>> begin Available records
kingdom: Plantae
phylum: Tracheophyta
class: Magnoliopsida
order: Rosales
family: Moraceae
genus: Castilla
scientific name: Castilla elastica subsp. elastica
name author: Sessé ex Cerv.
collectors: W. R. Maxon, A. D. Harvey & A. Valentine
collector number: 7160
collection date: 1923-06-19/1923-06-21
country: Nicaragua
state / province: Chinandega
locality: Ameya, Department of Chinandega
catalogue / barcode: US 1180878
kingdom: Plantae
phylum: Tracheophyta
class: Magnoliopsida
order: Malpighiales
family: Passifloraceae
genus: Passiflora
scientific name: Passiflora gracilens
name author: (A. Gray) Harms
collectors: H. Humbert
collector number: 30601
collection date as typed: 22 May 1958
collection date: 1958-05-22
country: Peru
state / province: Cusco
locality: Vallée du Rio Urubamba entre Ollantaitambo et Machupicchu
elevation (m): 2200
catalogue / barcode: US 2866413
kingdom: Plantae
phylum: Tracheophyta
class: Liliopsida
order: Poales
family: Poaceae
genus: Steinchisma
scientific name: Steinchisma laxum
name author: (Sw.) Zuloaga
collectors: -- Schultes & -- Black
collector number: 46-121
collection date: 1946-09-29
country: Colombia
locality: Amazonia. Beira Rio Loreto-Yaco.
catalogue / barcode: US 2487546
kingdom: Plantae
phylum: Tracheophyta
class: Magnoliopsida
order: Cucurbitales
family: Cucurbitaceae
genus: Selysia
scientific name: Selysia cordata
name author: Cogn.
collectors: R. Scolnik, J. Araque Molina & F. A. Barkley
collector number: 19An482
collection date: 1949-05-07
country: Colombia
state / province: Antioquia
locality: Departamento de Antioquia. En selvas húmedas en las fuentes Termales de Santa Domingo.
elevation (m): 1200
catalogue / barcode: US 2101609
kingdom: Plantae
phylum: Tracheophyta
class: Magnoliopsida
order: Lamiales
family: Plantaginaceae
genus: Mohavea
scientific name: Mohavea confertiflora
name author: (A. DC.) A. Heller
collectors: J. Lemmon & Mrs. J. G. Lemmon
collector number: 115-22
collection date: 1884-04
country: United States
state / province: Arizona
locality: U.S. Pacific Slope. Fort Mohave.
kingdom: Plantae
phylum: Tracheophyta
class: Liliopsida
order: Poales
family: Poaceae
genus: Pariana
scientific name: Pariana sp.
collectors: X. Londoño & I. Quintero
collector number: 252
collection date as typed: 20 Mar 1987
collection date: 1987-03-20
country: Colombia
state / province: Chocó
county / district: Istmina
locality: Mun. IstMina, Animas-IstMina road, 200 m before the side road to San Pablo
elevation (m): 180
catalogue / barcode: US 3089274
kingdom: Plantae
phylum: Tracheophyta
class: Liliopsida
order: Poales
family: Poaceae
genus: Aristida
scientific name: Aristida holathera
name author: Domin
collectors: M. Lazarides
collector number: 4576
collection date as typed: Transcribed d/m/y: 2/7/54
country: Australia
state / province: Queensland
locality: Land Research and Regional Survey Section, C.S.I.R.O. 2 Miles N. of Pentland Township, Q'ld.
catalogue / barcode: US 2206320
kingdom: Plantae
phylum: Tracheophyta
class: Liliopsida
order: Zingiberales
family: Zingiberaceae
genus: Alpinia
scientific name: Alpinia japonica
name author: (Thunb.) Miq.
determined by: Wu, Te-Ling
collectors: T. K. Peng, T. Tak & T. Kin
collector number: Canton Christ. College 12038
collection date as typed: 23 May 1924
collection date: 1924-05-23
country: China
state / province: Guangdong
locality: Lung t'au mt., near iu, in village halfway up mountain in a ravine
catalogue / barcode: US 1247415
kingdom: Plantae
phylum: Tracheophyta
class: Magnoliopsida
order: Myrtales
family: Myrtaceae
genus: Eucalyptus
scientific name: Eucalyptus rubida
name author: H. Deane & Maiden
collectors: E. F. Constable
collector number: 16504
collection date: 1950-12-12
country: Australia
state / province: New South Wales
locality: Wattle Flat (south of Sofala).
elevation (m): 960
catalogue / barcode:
>> end Available records
#### Directions for this task
Rewrite all the records, changing every "collector number" to "field number" and leaving everything else unchanged.

#### Written answer
kingdom: Plantae
phylum: Tracheophyta
class: Magnoliopsida
order: Rosales
family: Moraceae
genus: Castilla
scientific name: Castilla elastica subsp. elastica
name author: Sessé ex Cerv.
collectors: W. R. Maxon, A. D. Harvey & A. Valentine
field number: 7160
collection date: 1923-06-19/1923-06-21
country: Nicaragua
state / province: Chinandega
locality: Ameya, Department of Chinandega
catalogue / barcode: US 1180878
kingdom: Plantae
phylum: Tracheophyta
class: Magnoliopsida
order: Malpighiales
family: Passifloraceae
genus: Passiflora
scientific name: Passiflora gracilens
name author: (A. Gray) Harms
collectors: H. Humbert
field number: 30601
collection date as typed: 22 May 1958
collection date: 1958-05-22
country: Peru
state / province: Cusco
locality: Vallée du Rio Urubamba entre Ollantaitambo et Machupicchu
elevation (m): 2200
catalogue / barcode: US 2866413
kingdom: Plantae
phylum: Tracheophyta
class: Liliopsida
order: Poales
family: Poaceae
genus: Steinchisma
scientific name: Steinchisma laxum
name author: (Sw.) Zuloaga
collectors: -- Schultes & -- Black
field number: 46-121
collection date: 1946-09-29
country: Colombia
locality: Amazonia. Beira Rio Loreto-Yaco.
catalogue / barcode: US 2487546
kingdom: Plantae
phylum: Tracheophyta
class: Magnoliopsida
order: Cucurbitales
family: Cucurbitaceae
genus: Selysia
scientific name: Selysia cordata
name author: Cogn.
collectors: R. Scolnik, J. Araque Molina & F. A. Barkley
field number: 19An482
collection date: 1949-05-07
country: Colombia
state / province: Antioquia
locality: Departamento de Antioquia. En selvas húmedas en las fuentes Termales de Santa Domingo.
elevation (m): 1200
catalogue / barcode: US 2101609
kingdom: Plantae
phylum: Tracheophyta
class: Magnoliopsida
order: Lamiales
family: Plantaginaceae
genus: Mohavea
scientific name: Mohavea confertiflora
name author: (A. DC.) A. Heller
collectors: J. Lemmon & Mrs. J. G. Lemmon
field number: 115-22
collection date: 1884-04
country: United States
state / province: Arizona
locality: U.S. Pacific Slope. Fort Mohave.
kingdom: Plantae
phylum: Tracheophyta
class: Liliopsida
order: Poales
family: Poaceae
genus: Pariana
scientific name: Pariana sp.
collectors: X. Londoño & I. Quintero
field number: 252
collection date as typed: 20 Mar 1987
collection date: 1987-03-20
country: Colombia
state / province: Chocó
county / district: Istmina
locality: Mun. IstMina, Animas-IstMina road, 200 m before the side road to San Pablo
elevation (m): 180
catalogue / barcode: US 3089274
kingdom: Plantae
phylum: Tracheophyta
class: Liliopsida
order: Poales
family: Poaceae
genus: Aristida
scientific name: Aristida holathera
name author: Domin
collectors: M. Lazarides
field number: 4576
collection date as typed: Transcribed d/m/y: 2/7/54
country: Australia
state / province: Queensland
locality: Land Research and Regional Survey Section, C.S.I.R.O. 2 Miles N. of Pentland Township, Q'ld.
catalogue / barcode: US 2206320
kingdom: Plantae
phylum: Tracheophyta
class: Liliopsida
order: Zingiberales
family: Zingiberaceae
genus: Alpinia
scientific name: Alpinia japonica
name author: (Thunb.) Miq.
determined by: Wu, Te-Ling
collectors: T. K. Peng, T. Tak & T. Kin
field number: Canton Christ. College 12038
collection date as typed: 23 May 1924
collection date: 1924-05-23
country: China
state / province: Guangdong
locality: Lung t'au mt., near iu, in village halfway up mountain in a ravine
catalogue / barcode: US 1247415
kingdom: Plantae
phylum: Tracheophyta
class: Magnoliopsida
order: Myrtales
family: Myrtaceae
genus: Eucalyptus
scientific name: Eucalyptus rubida
name author: H. Deane & Maiden
collectors: E. F. Constable
field number: 16504
collection date: 1950-12-12
country: Australia
state / province: New South Wales
locality: Wattle Flat (south of Sofala).
elevation (m): 960
catalogue / barcode:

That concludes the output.